The writer tracks its state throughout execution:

interface ContractWriterState {
  isLoading: boolean       // Transaction in progress
  isSuccess: boolean       // Transaction confirmed successfully
  error: Error | null      // Error if any step failed
  txHash?: `0x${string}`   // Transaction hash (available after submission)
  receipt?: TransactionReceipt  // Receipt (available after confirmation)
}

Call writer.reset() to clear state and allow retries.

Quick Write

For one-off writes without state tracking, use the writeContract function:

import { writeContract } from "@shared/contracts/writer"

const receipt = await writeContract(publicClient, walletClient, request)

Multicall3

Multicall3 batches multiple contract reads into a single RPC call, reducing latency and rate limit consumption.

The multicall implementation in src/shared/contracts/multicall.ts uses the aggregate3 function, which allows individual calls to fail without breaking the entire batch.

If Multicall3 is unavailable or fails, the system automatically falls back to individual contract calls.
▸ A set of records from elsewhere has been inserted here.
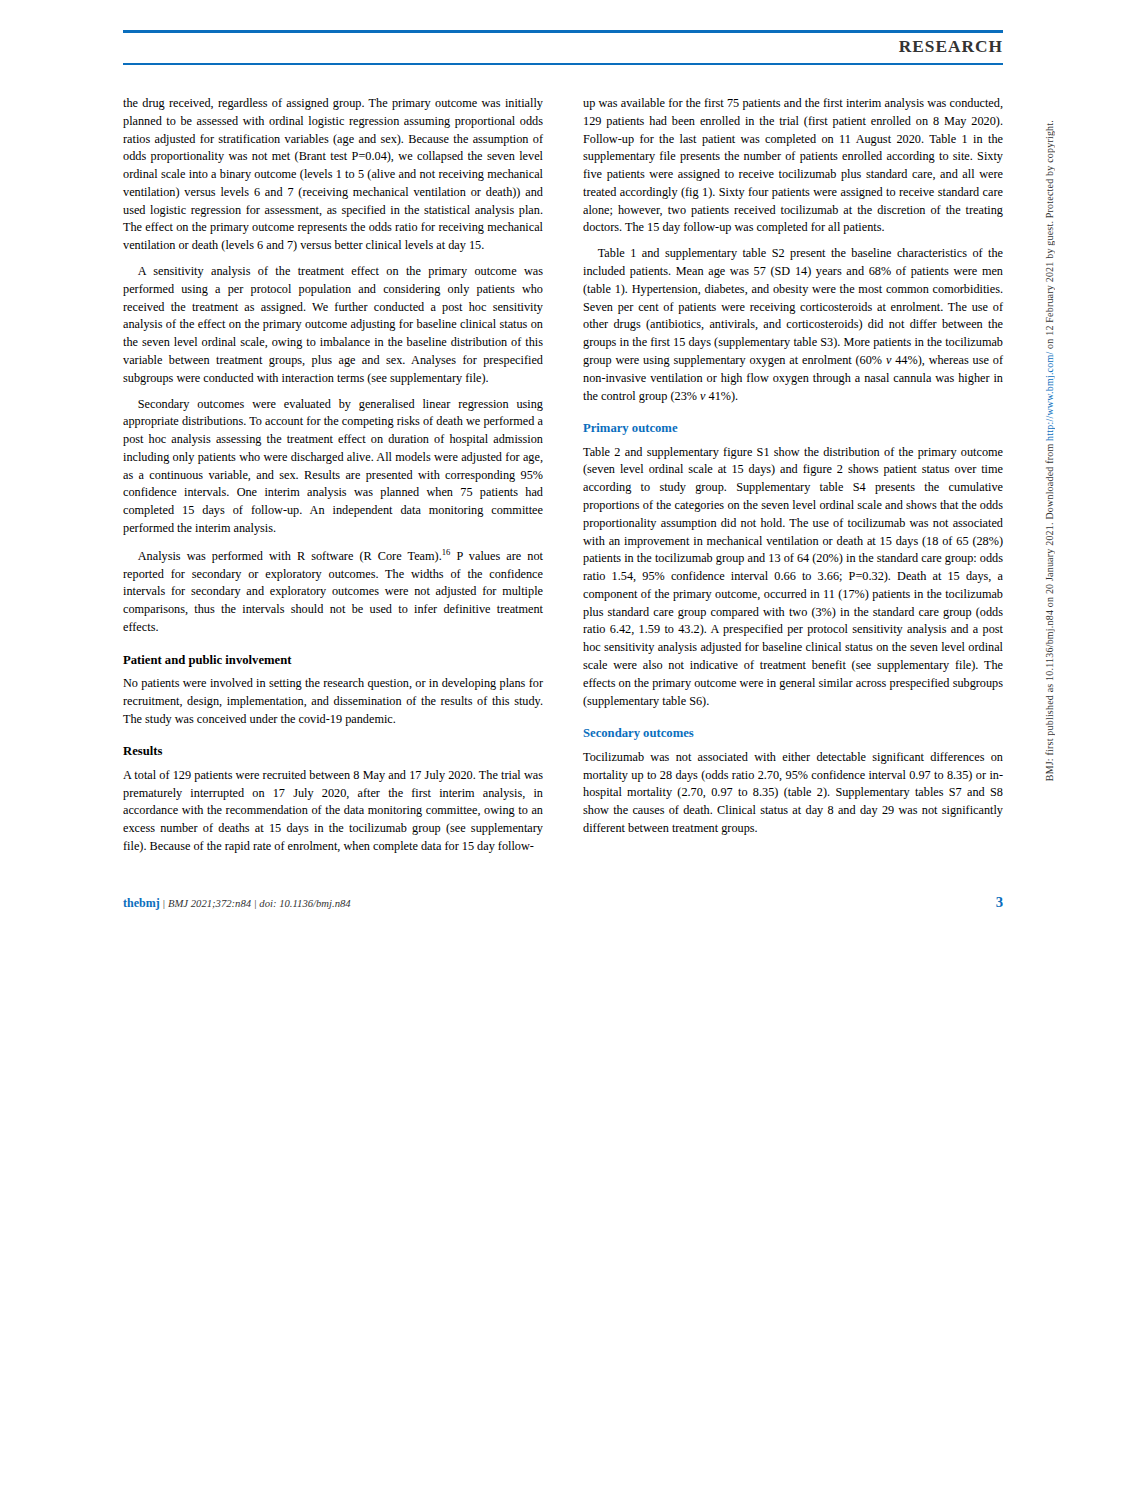RESEARCH
BMJ: first published as 10.1136/bmj.n84 on 20 January 2021. Downloaded from http://www.bmj.com/ on 12 February 2021 by guest. Protected by copyright.
the drug received, regardless of assigned group. The primary outcome was initially planned to be assessed with ordinal logistic regression assuming proportional odds ratios adjusted for stratification variables (age and sex). Because the assumption of odds proportionality was not met (Brant test P=0.04), we collapsed the seven level ordinal scale into a binary outcome (levels 1 to 5 (alive and not receiving mechanical ventilation) versus levels 6 and 7 (receiving mechanical ventilation or death)) and used logistic regression for assessment, as specified in the statistical analysis plan. The effect on the primary outcome represents the odds ratio for receiving mechanical ventilation or death (levels 6 and 7) versus better clinical levels at day 15.
A sensitivity analysis of the treatment effect on the primary outcome was performed using a per protocol population and considering only patients who received the treatment as assigned. We further conducted a post hoc sensitivity analysis of the effect on the primary outcome adjusting for baseline clinical status on the seven level ordinal scale, owing to imbalance in the baseline distribution of this variable between treatment groups, plus age and sex. Analyses for prespecified subgroups were conducted with interaction terms (see supplementary file).
Secondary outcomes were evaluated by generalised linear regression using appropriate distributions. To account for the competing risks of death we performed a post hoc analysis assessing the treatment effect on duration of hospital admission including only patients who were discharged alive. All models were adjusted for age, as a continuous variable, and sex. Results are presented with corresponding 95% confidence intervals. One interim analysis was planned when 75 patients had completed 15 days of follow-up. An independent data monitoring committee performed the interim analysis.
Analysis was performed with R software (R Core Team).16 P values are not reported for secondary or exploratory outcomes. The widths of the confidence intervals for secondary and exploratory outcomes were not adjusted for multiple comparisons, thus the intervals should not be used to infer definitive treatment effects.
Patient and public involvement
No patients were involved in setting the research question, or in developing plans for recruitment, design, implementation, and dissemination of the results of this study. The study was conceived under the covid-19 pandemic.
Results
A total of 129 patients were recruited between 8 May and 17 July 2020. The trial was prematurely interrupted on 17 July 2020, after the first interim analysis, in accordance with the recommendation of the data monitoring committee, owing to an excess number of deaths at 15 days in the tocilizumab group (see supplementary file). Because of the rapid rate of enrolment, when complete data for 15 day follow-
up was available for the first 75 patients and the first interim analysis was conducted, 129 patients had been enrolled in the trial (first patient enrolled on 8 May 2020). Follow-up for the last patient was completed on 11 August 2020. Table 1 in the supplementary file presents the number of patients enrolled according to site. Sixty five patients were assigned to receive tocilizumab plus standard care, and all were treated accordingly (fig 1). Sixty four patients were assigned to receive standard care alone; however, two patients received tocilizumab at the discretion of the treating doctors. The 15 day follow-up was completed for all patients.
Table 1 and supplementary table S2 present the baseline characteristics of the included patients. Mean age was 57 (SD 14) years and 68% of patients were men (table 1). Hypertension, diabetes, and obesity were the most common comorbidities. Seven per cent of patients were receiving corticosteroids at enrolment. The use of other drugs (antibiotics, antivirals, and corticosteroids) did not differ between the groups in the first 15 days (supplementary table S3). More patients in the tocilizumab group were using supplementary oxygen at enrolment (60% v 44%), whereas use of non-invasive ventilation or high flow oxygen through a nasal cannula was higher in the control group (23% v 41%).
Primary outcome
Table 2 and supplementary figure S1 show the distribution of the primary outcome (seven level ordinal scale at 15 days) and figure 2 shows patient status over time according to study group. Supplementary table S4 presents the cumulative proportions of the categories on the seven level ordinal scale and shows that the odds proportionality assumption did not hold. The use of tocilizumab was not associated with an improvement in mechanical ventilation or death at 15 days (18 of 65 (28%) patients in the tocilizumab group and 13 of 64 (20%) in the standard care group: odds ratio 1.54, 95% confidence interval 0.66 to 3.66; P=0.32). Death at 15 days, a component of the primary outcome, occurred in 11 (17%) patients in the tocilizumab plus standard care group compared with two (3%) in the standard care group (odds ratio 6.42, 1.59 to 43.2). A prespecified per protocol sensitivity analysis and a post hoc sensitivity analysis adjusted for baseline clinical status on the seven level ordinal scale were also not indicative of treatment benefit (see supplementary file). The effects on the primary outcome were in general similar across prespecified subgroups (supplementary table S6).
Secondary outcomes
Tocilizumab was not associated with either detectable significant differences on mortality up to 28 days (odds ratio 2.70, 95% confidence interval 0.97 to 8.35) or in-hospital mortality (2.70, 0.97 to 8.35) (table 2). Supplementary tables S7 and S8 show the causes of death. Clinical status at day 8 and day 29 was not significantly different between treatment groups.
thebmj | BMJ 2021;372:n84 | doi: 10.1136/bmj.n84
3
On local development chains (Anvil), the deployMulticall3 worker job automatically deploys Multicall3 on startup using a deterministic deployment transaction, so multicall works identically in development and production.

ABI Generation

Contract ABIs are generated from Foundry build artifacts during bun run gen. The codegen process:

  1. Reads compiled contract artifacts from sample-contracts/out/
  2. Extracts the ABI JSON for each contract
  3. Generates TypeScript types in src/shared/abi/generated.ts

This ensures type safety between your Solidity contracts and TypeScript code — contract function names, argument types, and return types are all statically checked.